Monday, July 21, 2014

Catnip Honey



Gosh, it's great to have bees on the flowers once more. Bees were getting pretty scarce before I started raising them this spring. The best news is I am going to get a honey crop this year. Sometimes, the bees don't make enough honey the first year, so I am pretty excited.

For years, these catnip plants have been growing in amongst the flowers, popping up until they became nuisances. The first time I took some of the leaves into the house to look them up in Missouri Wildflowers, one of the cats streaked across the room, snatched the sprig from my hands and wrestled it to the ground. Shortly thereafter, that feline picked a fight with one of the other cats and had to be put outside. Cats on drugs are not a pretty sight.

If the plant isn't cut, the cats don't notice it. Because it blooms at a time when pretty much nothing else is flowering, I generally let it get carried away, for the sake of the wild bees. Even the one that flops over the steps to my workshop is not cut back.

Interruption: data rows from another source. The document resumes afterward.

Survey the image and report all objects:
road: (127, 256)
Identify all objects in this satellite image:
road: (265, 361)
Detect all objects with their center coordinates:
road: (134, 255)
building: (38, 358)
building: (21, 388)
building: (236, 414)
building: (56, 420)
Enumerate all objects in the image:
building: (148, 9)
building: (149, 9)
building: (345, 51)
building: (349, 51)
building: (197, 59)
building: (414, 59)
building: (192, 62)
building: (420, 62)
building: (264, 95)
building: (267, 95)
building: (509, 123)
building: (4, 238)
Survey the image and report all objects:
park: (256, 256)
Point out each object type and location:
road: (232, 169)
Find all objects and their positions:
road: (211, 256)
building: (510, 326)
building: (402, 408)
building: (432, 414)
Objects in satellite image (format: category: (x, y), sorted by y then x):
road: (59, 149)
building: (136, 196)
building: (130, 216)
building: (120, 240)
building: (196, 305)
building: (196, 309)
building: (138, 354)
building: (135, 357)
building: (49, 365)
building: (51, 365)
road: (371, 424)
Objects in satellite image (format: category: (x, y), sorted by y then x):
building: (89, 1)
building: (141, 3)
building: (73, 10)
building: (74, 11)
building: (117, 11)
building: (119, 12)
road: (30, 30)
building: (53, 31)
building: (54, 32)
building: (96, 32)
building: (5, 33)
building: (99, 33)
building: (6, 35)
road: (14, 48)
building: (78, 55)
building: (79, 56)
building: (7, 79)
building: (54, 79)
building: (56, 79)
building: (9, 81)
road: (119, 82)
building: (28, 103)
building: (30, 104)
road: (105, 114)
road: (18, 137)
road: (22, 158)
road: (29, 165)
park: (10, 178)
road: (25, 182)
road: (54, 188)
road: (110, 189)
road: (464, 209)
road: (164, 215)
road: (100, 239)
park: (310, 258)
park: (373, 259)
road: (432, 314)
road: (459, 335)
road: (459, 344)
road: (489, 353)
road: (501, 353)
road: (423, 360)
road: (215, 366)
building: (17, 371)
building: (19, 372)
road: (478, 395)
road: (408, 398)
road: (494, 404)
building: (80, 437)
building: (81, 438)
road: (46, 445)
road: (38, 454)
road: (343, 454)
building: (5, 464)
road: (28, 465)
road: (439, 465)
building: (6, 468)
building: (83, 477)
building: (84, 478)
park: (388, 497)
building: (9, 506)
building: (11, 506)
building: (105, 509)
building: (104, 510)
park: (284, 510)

My hive of bees probably made a lot of honey from the basswood tree. The buzz was they were coming and going in that direction. They were nice and gentle when I opened the hive. That's to say they pretty much ignored me.

When I had bees about thirty years ago, I had a policy of not disturbing them too much. I felt they knew what they were doing and didn't want to mess up their work to satisfy my curiosity. I'm just the colony landlord, who comes to provide syrup in early spring and additional stories for honey storage. So far, I have added two supers. I'm the super with the supers.  Like all landlords, I hope to be paid.

Catnip wasn't in the wildflowers book. The leaves are quite pungent. The flowers are teensy, with new blossoms opening each day. I have to admire the bees for their work on them, since the nectar they must get from each flower is minuscule.

The question is, will the honey be something I can only spread on toast when all the cats are out of the house?